Highlights from coverage of the Sochi Winter Olympics:
IMPLAUSIBLY LIVE: We can deal with NBC's "plausibly live" format presenting competition unfolding on its tape-delayed broadcasts. It felt wrong, however, for Russian figure skating legend Evgeni Plushenko's sudden retirement because of injury before performing Thursday. The broadcast presented a pre-taped intro about Plushenko as if he were about to start skating, and then came his "surprise" withdrawal. By this point, it was already 10 hours old and the story of the day. It should have been covered in a more straightforward manner.
GETTING BACK UP: By contrast, the figure skating team of Sandra Bezic and Scott Hamilton was at its finest with the performance of American figure skater Jeremy Abbott. He took a hard fall on his hip and looked like he'd have to be helped off the ice when, almost miraculously, he got up and finished his routine. Hamilton, as is his signature, felt as if he were on the ice with Abbott and feeling his pain.
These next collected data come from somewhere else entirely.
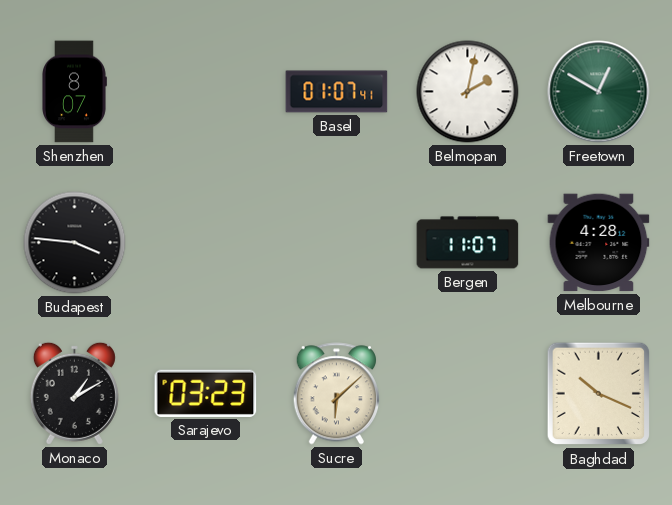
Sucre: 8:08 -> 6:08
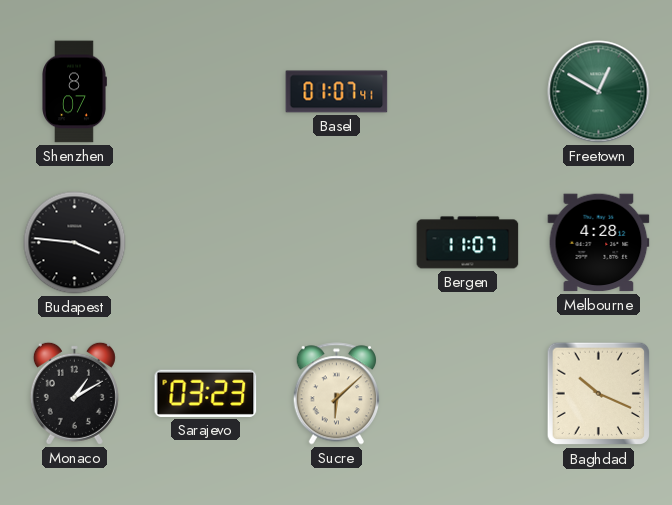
Belmopan: 2:02 -> none
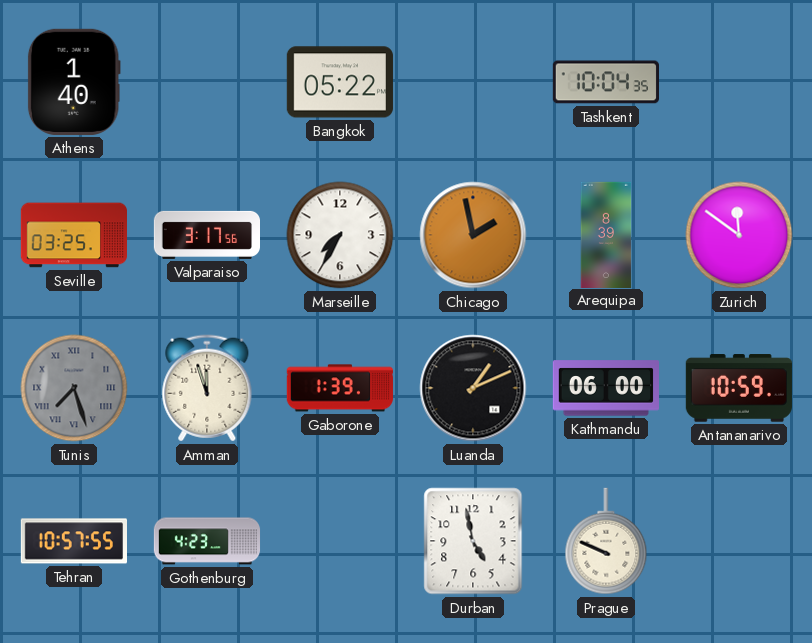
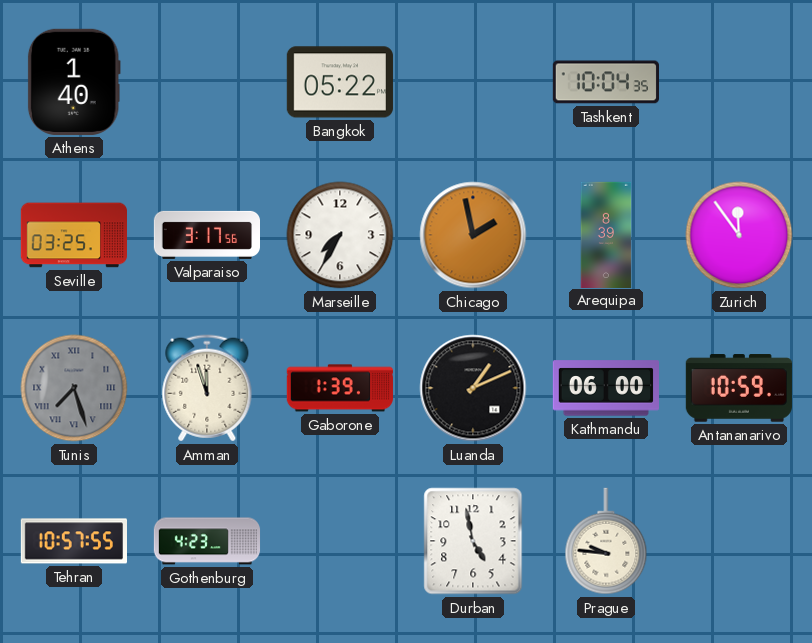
Zurich: 11:51 -> 11:54
Prague: 9:49 -> 9:46
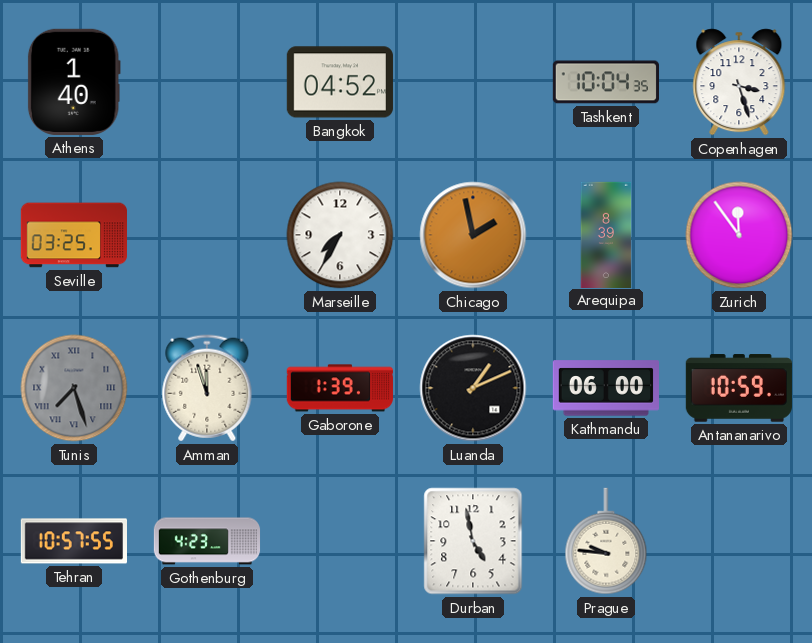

Both he and Bezic properly and enthusiastically hailed Abbott's guts. Just as nice, the microphone caught Abbott's quiet aside, "Well, that really hurt," as he was coming off the ice.
UNIFORM CHANGE: NBC's Steve Sands had an interesting story about the United States' struggling speedskating team making an adjustment to the back of their uniforms, presumably to gain an aerodynamic edge. Then he made a reference to the Dutch press "trying to make something of it." That just raised questions that Sands frustratingly left unanswered: Was there an implication the Americans were cheating somehow? Or were they just being mocked?
UNIFORM SAG: Swedish freestyle skier Henrik Harlaut nearly left his baggy pants on the course. NBC analyst Luke Van Valin took note with a humorous jab about seeking sponsors for his undergarments.
MEDAL CEREMONY: It took a sweep of the three medals in men's freestyle skiing to remind us of something missing from NBC's broadcasts. As Thursday's prime-time show ended, the network played the event's medal ceremony as three American flags rose and the national anthem played. That's always been a nice Olympics tradition and it's a shame it is seen so infrequently now.
TWEET OF THE NIGHT: "Why has NBC not aired any of the medals ceremonies? I want to see grown men cry."